The dramatic touchdown in August of the Mars rover Curiosity set the bar high for the next mission to Mars.
At Wright State University, Research Professor Jane L. Fox, Ph.D., has her fingers crossed.
The Department of Physics professor is a member of the science team for Mars MAVEN, next in line for a ride to the Red Planet. The unmanned craft is scheduled to blast off in late November 2013 and arrive in September 2014.
While Curiosity arrived at Mars with “seven minutes of terror” as it plunged through the atmosphere, MAVEN—short for Mars Atmosphere and Volatile EvolutioN—will gently swing into orbit. Fox has been preparing for the mission for years, and she looks forward to more years of study and discovery—if all goes well.
The odds are sobering. Of all the spacecraft Earth has fired at Mars since 1964, more than half have failed. “I’m just hoping it gets there. Hoping it goes into orbit and its instruments deploy properly,” she said.
The $438 million MAVEN is a much more modest mission than the $2.5 billion Curiosity rover. It has no wheels, no drill, no rock-blasting laser. In appearance, it’s basically a box with a pair of wing-like solar panels.
But Fox thinks the data MAVEN beams back will be just as important in helping scientists understand Mars’ past—and whether life was ever possible there.
The Laboratory for Atmospheric and Space Physics at the University of Colorado at Boulder manages the science side of the program, led by principal investigator Bruce Jakosky. Several teams of scientists are involved, most focused on one or another of MAVEN’s eight instruments.
Fox is on the interdisciplinary team, one of five scientists at different universities who will use the data MAVEN sends back to carry out scientific investigations.
A Wright State faculty member since 1995, Fox has been studying the upper atmospheres of Mars and other planets since the 1970s. Her computer models have helped explain the observed behavior of particles in the ionospheres of Mars and Venus, and they have helped frame the questions for subsequent missions, including MAVEN’s.
Fox said she and other scientists on the MAVEN team want to answer one basic question: “How did the atmosphere of Mars evolve over the last 3.8 billion years?” That’s about when Fox and others believe the atmospheres of the solar system’s inner planets formed.
The surface-level air pressure and temperature on Mars today are too low for water to exist in a liquid state—a key condition for life, many scientists believe. But orbiters and rovers have found strong evidence that water once flowed on Mars.
How could that be, unless Mars’ atmosphere was once thicker and warmer? And if that was the case, what happened to it?

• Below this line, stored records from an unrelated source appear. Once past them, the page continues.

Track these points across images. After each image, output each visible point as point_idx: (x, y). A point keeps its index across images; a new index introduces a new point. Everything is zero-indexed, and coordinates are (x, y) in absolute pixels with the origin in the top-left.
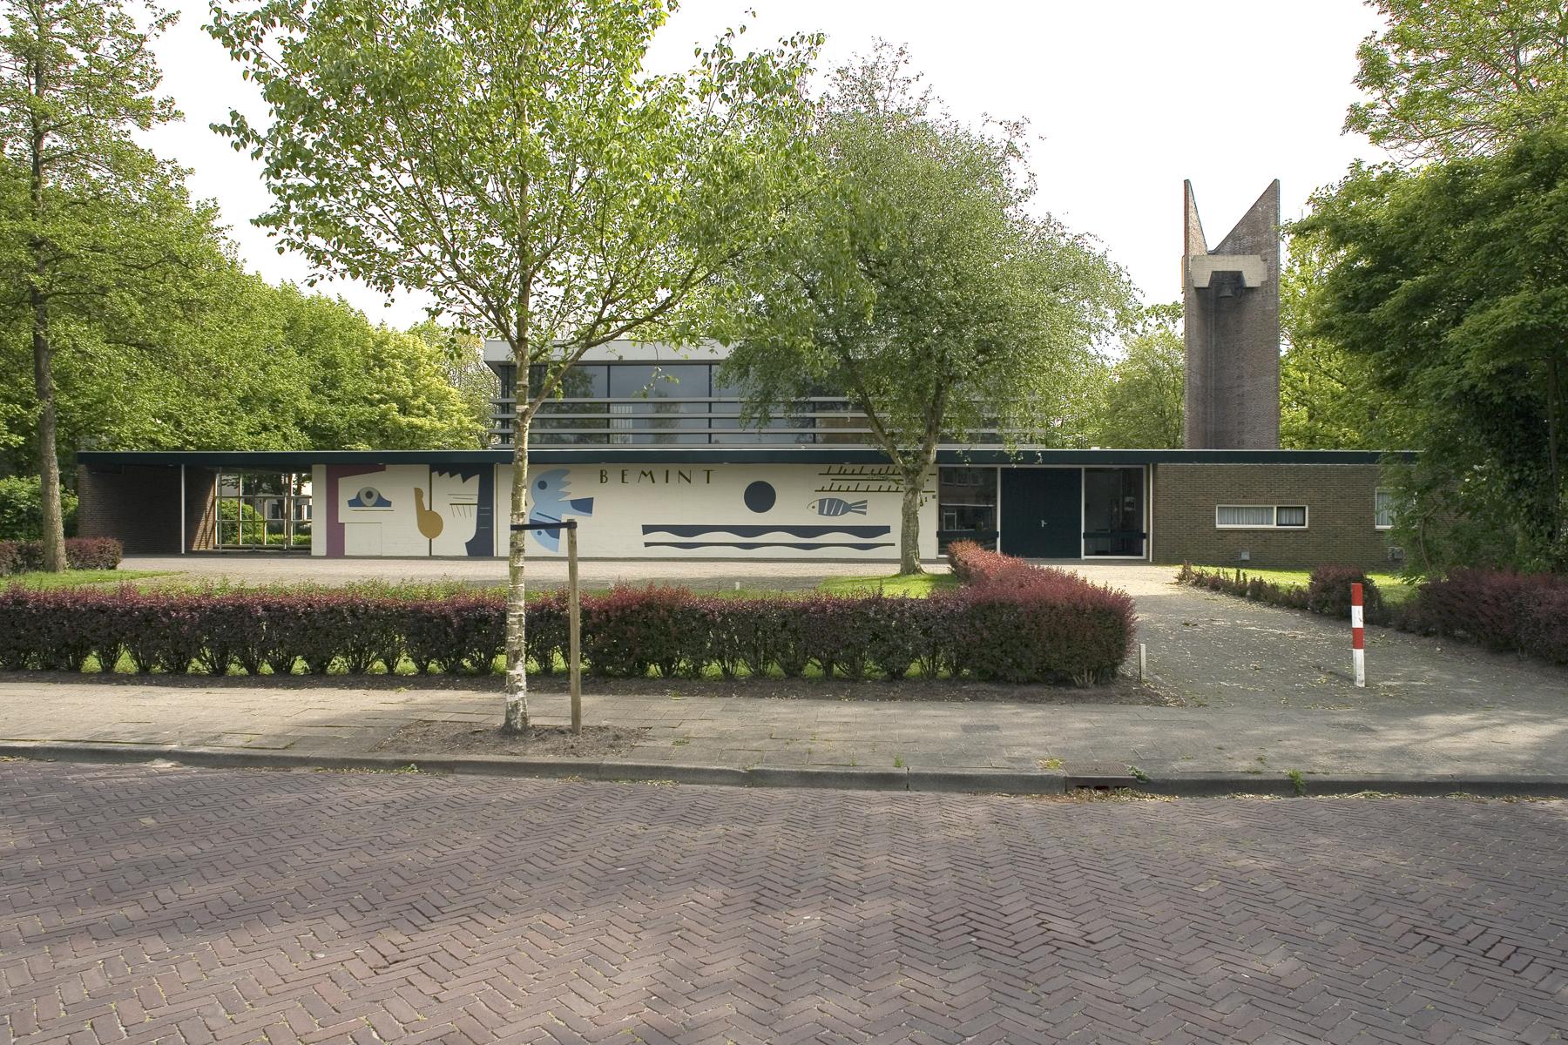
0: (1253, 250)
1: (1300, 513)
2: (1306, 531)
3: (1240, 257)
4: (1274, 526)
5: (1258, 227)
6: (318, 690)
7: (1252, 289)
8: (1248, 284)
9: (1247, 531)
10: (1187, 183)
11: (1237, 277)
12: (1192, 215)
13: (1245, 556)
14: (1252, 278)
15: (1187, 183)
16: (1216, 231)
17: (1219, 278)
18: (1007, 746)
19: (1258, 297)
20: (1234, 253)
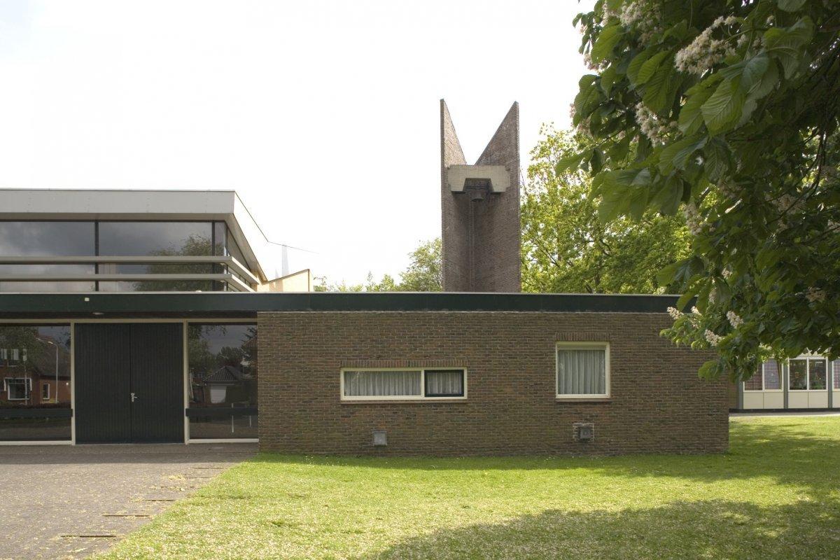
0: (499, 162)
1: (457, 381)
2: (464, 404)
3: (490, 167)
4: (422, 397)
5: (504, 145)
6: (70, 465)
7: (499, 194)
8: (496, 189)
9: (384, 405)
10: (442, 102)
11: (487, 183)
12: (447, 130)
13: (380, 440)
14: (499, 185)
15: (442, 102)
16: (472, 149)
17: (471, 184)
18: (750, 438)
19: (504, 201)
20: (487, 164)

Fox hopes MAVEN will provide the clues that allow her and other scientists to answer those questions. By studying the escape rates of atoms from the top of the atmosphere into space, she hopes to be able to backtrack through time to learn what the primordial atmosphere of Mars was like—and whether it could have supported life.
MAVEN’s arrival at Mars will lack the spectacular maneuvers that made Curiosity a media star, but it will face its own perils.
The spacecraft’s orbit will take it as low as approximately 93 miles above the surface, within the upper atmosphere of Mars. NASA plans to send it even lower in a series of “deep dips” to take measurements down to 78 miles.
Each dip will subject the boxy spacecraft to higher atmospheric drag. A miscalculation might require MAVEN to fire its thrusters to compensate—and its propellant supply is limited. “We can’t get too low or we’ll lose the spacecraft,” Fox said.